Antje Blinda/ DER SPIEGEL
Kreuzfahrt in der Coronakrise Fiebertest beim Check-in
Die erste Hochseekreuzfahrt für Deutsche nach der Corona-Zwangspause - und kaum jemand ist da. Der Freitagmorgen im Cruise Center in der Hamburger HafenCity beginnt unspektakulär. Am Kai ragt die MS "Fridtjof Nansen" der norwegischen Reederei Hurtigruten auf. Heute werden nur 160 Passagiere einchecken - 350 hätten auf dem 530-Personen-Schiff mitfahren dürfen. Am Nachmittag brechen sie Richtung norwegische Fjorde, Lofoteninseln und Nordkap auf und legen 15 Tage später wieder in Hamburg an.
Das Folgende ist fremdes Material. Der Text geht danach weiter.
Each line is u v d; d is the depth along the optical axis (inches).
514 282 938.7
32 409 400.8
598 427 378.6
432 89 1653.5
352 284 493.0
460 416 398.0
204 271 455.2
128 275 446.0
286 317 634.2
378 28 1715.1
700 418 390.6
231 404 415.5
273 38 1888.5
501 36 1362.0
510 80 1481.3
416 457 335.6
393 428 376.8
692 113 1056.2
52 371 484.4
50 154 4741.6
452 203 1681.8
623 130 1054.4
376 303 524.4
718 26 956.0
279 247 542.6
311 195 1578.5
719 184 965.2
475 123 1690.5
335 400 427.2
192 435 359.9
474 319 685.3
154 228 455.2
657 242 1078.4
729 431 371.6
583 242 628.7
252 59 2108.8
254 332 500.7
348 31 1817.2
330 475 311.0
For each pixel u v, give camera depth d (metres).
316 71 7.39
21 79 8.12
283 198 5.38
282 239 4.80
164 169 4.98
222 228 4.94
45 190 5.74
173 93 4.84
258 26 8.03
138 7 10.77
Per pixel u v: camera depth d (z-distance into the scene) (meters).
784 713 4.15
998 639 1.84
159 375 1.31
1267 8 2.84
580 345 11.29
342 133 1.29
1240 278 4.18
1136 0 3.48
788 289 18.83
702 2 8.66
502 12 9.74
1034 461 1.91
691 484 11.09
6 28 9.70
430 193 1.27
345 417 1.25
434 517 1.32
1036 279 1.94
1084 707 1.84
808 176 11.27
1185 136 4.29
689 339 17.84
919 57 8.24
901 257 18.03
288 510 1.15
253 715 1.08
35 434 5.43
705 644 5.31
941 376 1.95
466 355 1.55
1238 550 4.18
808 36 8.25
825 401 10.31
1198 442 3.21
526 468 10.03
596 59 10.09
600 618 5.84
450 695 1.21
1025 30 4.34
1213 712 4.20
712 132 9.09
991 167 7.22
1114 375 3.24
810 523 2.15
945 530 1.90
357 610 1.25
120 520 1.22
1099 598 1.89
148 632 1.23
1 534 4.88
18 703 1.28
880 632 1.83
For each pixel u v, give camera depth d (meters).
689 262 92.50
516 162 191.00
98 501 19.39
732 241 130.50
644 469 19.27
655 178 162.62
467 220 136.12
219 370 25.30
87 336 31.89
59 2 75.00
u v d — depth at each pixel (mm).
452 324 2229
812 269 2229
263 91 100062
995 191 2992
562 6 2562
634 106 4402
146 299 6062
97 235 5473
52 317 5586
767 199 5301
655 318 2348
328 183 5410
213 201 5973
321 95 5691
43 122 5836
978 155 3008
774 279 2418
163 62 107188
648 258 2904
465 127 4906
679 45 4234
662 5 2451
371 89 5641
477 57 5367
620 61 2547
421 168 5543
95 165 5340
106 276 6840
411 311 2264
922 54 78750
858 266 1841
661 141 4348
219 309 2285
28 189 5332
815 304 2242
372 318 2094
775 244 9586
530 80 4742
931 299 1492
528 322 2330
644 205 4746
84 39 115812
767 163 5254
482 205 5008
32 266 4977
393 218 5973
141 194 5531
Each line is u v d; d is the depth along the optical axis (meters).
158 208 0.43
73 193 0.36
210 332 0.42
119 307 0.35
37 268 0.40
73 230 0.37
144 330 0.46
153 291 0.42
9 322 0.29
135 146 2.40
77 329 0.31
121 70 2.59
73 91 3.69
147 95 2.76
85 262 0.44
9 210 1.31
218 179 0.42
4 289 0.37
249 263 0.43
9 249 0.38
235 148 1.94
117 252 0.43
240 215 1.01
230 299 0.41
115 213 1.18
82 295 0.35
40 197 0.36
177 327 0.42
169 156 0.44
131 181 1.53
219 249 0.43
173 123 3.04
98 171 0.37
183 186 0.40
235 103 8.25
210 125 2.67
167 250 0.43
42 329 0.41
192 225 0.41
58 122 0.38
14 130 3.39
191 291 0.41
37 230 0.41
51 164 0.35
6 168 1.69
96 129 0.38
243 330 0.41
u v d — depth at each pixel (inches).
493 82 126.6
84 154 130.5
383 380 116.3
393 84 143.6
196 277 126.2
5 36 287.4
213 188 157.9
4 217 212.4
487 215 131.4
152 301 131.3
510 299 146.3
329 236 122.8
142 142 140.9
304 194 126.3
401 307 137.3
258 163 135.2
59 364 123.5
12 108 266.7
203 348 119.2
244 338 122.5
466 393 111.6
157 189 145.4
Die norwegische Reederei Hurtigruten hätte gern ihr brandneues Expeditionsschiff der Presse vorgeführt, das wie das erst vor einem Jahr in Dienst gestellte Schwesterschiff "Roald Amundsen" mit seinem Hybridmotor eine Besonderheit unter den Neubauten ist. Das war eigentlich schon für den 1. April geplant. Dann kam Corona. Auch heute wollte die Hamburger Hafenbehörde die wenigen Journalisten und die Pressesprecher nicht an Bord sehen, der Kapitän darf das Schiff nicht verlassen und zur Pressekonferenz auf dem Kai am schwarz-roten Bug kommen. Immer noch Corona.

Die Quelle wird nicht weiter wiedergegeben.